Huang expresses enthusiasm about the project's potential to positively impact people's lives. "Applying machine learning to address medical challenges represents one of the most meaningful ways computer scientists can contribute to society."
Uncovering Hidden Linguistic Constraints in Natural Language Understanding
Language subtly shapes our comprehension of the world, with minor variations in wording often conveying dramatically different meanings. The sentence "Elephants live in Africa and Asia" appears structurally similar to "Elephants eat twigs and leaves." However, most readers interpret the first sentence as indicating elephants are divided into separate groups inhabiting different continents, while applying different reasoning to the second sentence—since consuming both twigs and leaves can simultaneously apply to the same elephant in a way that living on separate continents cannot.

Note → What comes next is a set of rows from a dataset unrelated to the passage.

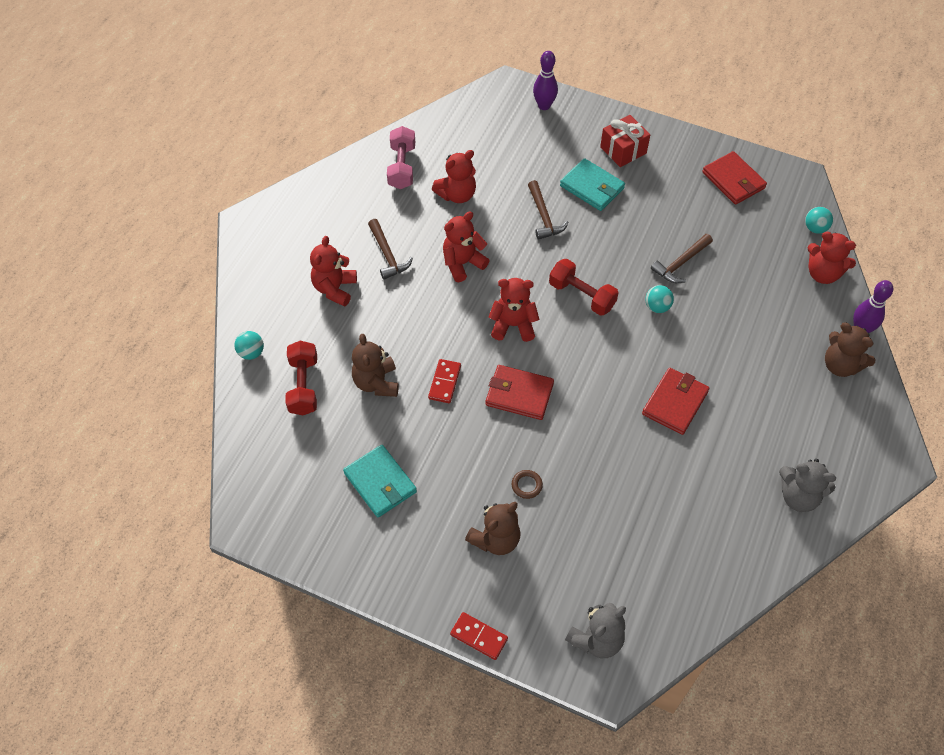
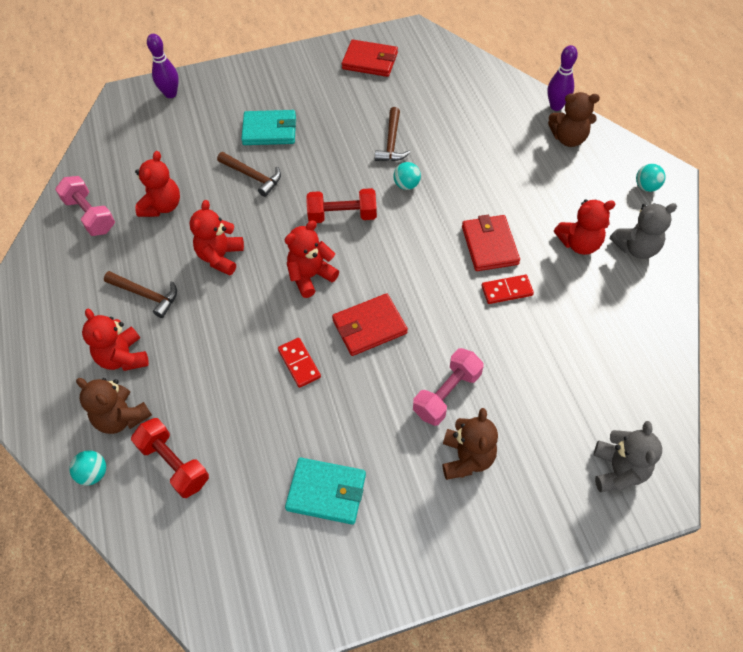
camera: 40 degrees left, 0 degrees up
brown teddy bear [352,334,399,397] -> brown teddy bear moved to [76,378,152,434]
red domino [450,612,508,660] -> red domino moved to [481,275,534,304]
brown ring [512,470,543,499] -> pink dumbbell [413,348,484,426]
red gift [600,115,650,167] -> none
turquoise ball [805,207,833,234] -> turquoise ball moved to [636,164,665,192]
red teddy bear [808,232,856,284] -> red teddy bear moved to [554,199,615,255]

Karen Gu, a senior majoring in computer science and molecular biology, chose to examine sentences like those above for her SuperUROP project rather than studying cells under a microscope. "I'm fascinated by the complex, subtle mechanisms we employ to constrain language interpretation—almost entirely subconsciously," she shares.
Working with Roger Levy, a professor in MIT's Department of Brain and Cognitive Sciences, and postdoc MH Tessler, Gu investigated how prior knowledge guides our interpretation of syntax and, ultimately, meaning. In the aforementioned sentences, prior knowledge about geography and mutual exclusivity interacts with syntax to produce different interpretations.
After immersing herself in linguistic theory, Gu constructed a model to explain how meaning develops word by word within a given sentence. She subsequently conducted a series of online experiments to observe how human subjects would interpret analogous sentences within narrative contexts. Her experiments, she notes, largely validated intuitions derived from linguistic theory.
One challenge she encountered involved reconciling two distinct approaches to language study. "I needed to determine how to integrate formal linguistics—which applies an almost mathematical framework to understanding word combinations—with probabilistic semantics-pragmatics, which focuses more on how people interpret complete utterances."
Following MIT's March closure, she successfully completed the project from her parents' home in East Hanover, New Jersey. "Regular meetings with my advisor proved invaluable in maintaining my motivation and keeping me on track," she notes. She also had the opportunity to enhance her web-development skills, which will prove beneficial when she begins working at Benchling, a San Francisco-based software company, this summer.
Spring semester Quest UROP projects received partial funding from the MIT-IBM Watson AI Lab and Eric Schmidt, technical advisor to Alphabet Inc., and his wife, Wendy.